版权声明:本文为博主原创文章,未经博主允许不得转载。 https://blog.csdn.net/u012292754/article/details/83508403
1 YARN 产生背景
- MapReduce1.x 存在的问题:单点故障和 节点压力大不易扩展;
- Hadoop1.x 时,MapReduce -> Master/Slave 架构,1个 JobTracker 带多个 TaskTracker
- JobTracker : 负责资源管理和作业调度
- TaskTracker: 定期向 JT 汇报 本节点的健康状况、资源使用情况、作业执行情况;接受来自JT 的命令——启动任务
- YARN:不同计算框架可以共享同一个 HDFS 集群上的数据,享受整体的资源调度
2 YARN 的架构
http://archive-primary.cloudera.com/cdh5/cdh/5/hadoop-2.6.0-cdh5.7.0/hadoop-yarn/hadoop-yarn-site/YARN.html
- ResourceManager:RM,整个集群同一时间提供服务的RM只有一个,负责集群资源的统一管理和调度,处理客户端的请求——提交一个作业,杀死一个作业;监控NM,一旦某个NM挂了,那么该 NM 上运行的任务需要告诉 AM;
- NodeManager:NM,整个集群有多个,负责本节点资源管理和使用,定时向 RM 汇报本节点的资源使用情况;接收并处理来自 RM 的各种命令:启动 Container; 处理来自 AM 的命令;单个节点的资源管理
- **ApplicationMaster **: AM,负责应用程序的管理,每个应用程序对应一个:MR,Spark;为应用程序向 RM 申请资源(core,memory),分配给内部的 task;需要与 NM 通信:启动/停止 task,task 是运行在 container 里面, AM也是运行在 container里面;
- Container:封装了CPU,Memory 等资源的一个容器,是一个任务运行环境的抽象
- Client:提交作业,查看进度
3 YARN 环境搭建
3.1 mapred-site.xml
<property>
<name>mapreduce.framework.name</name>
<value>yarn</value>
</property>
3.2 yarn-site.xml
<property>
<name>yarn.nodemanager.aux-services</name>
<value>mapreduce_shuffle</value>
</property>
3.3 启动 YARN
[hadoop@node1 ~]$ start-yarn.sh
starting yarn daemons
starting resourcemanager, logging to /home/hadoop/apps/hadoop-2.6.0-cdh5.7.0/logs/yarn-hadoop-resourcemanager-node1.out
node1: starting nodemanager, logging to /home/hadoop/apps/hadoop-2.6.0-cdh5.7.0/logs/yarn-hadoop-nodemanager-node1.out
浏览器访问 http://node1:8088
4 提交 MapReduce 作业到 YARN
自带案例 /home/hadoop/apps/hadoop-2.6.0-cdh5.7.0/share/hadoop/mapreduce2
hadoop-mapreduce-examples-2.6.0-cdh5.7.0.jar
[hadoop@node1 mapreduce2]$ hadoop jar
RunJar jarFile [mainClass] args...
[hadoop@node1 mapreduce2]$ hadoop jar hadoop-mapreduce-examples-2.6.0-cdh5.7.0.jar
An example program must be given as the first argument.
Valid program names are:
aggregatewordcount: An Aggregate based map/reduce program that counts the words in the input files.

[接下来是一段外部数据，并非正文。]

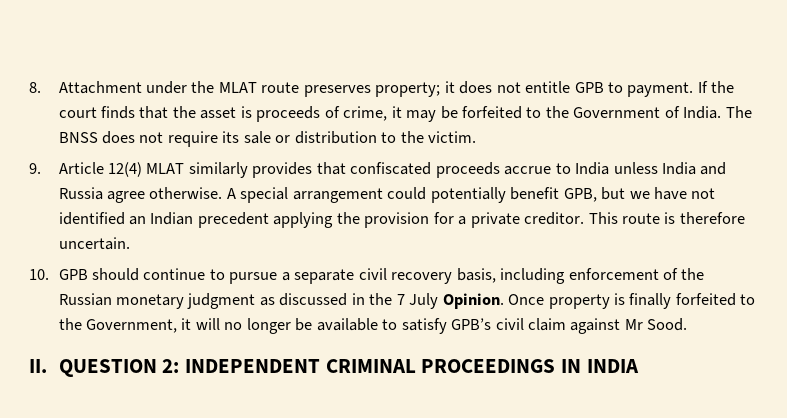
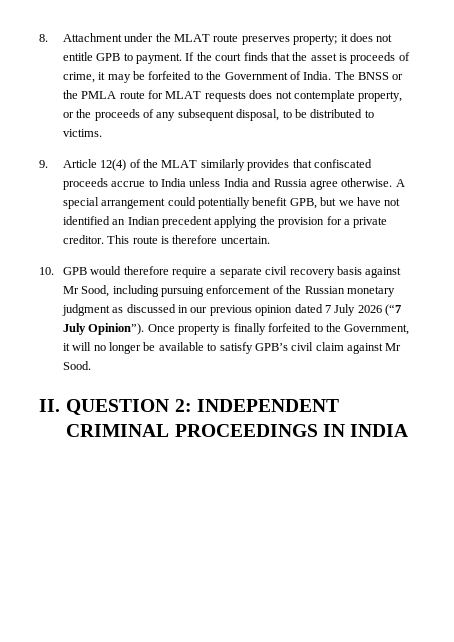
[102,131,477,147] does not require its sale or distribution to the victim. -> [392,74,404,80] [62,90,403,102] [62,109,374,121] [62,129,102,137] or the PMLA route for MLAT requests does not contemplate property, or the proceeds of any subsequent disposal, to be distributed to victims.
(143, 169) none -> [129,159,158,168] of the
[92,268,566,284] should continue to pursue a separate civil recovery basis, including -> [90,266,402,278] [62,285,204,297] would therefore require a separate civil recovery basis against Mr Sood, including pursuing
[369,293,504,309] the 7 July Opinion. -> [190,304,401,316] [62,323,145,335] our previous opinion dated 7 July 2026 (“7 July Opinion”).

aggregatewordhist: An Aggregate based map/reduce program that computes the histogram of the words in the input files.
bbp: A map/reduce program that uses Bailey-Borwein-Plouffe to compute exact digits of Pi.
dbcount: An example job that count the pageview counts from a database.
distbbp: A map/reduce program that uses a BBP-type formula to compute exact bits of Pi.
grep: A map/reduce program that counts the matches of a regex in the input.
join: A job that effects a join over sorted, equally partitioned datasets
multifilewc: A job that counts words from several files.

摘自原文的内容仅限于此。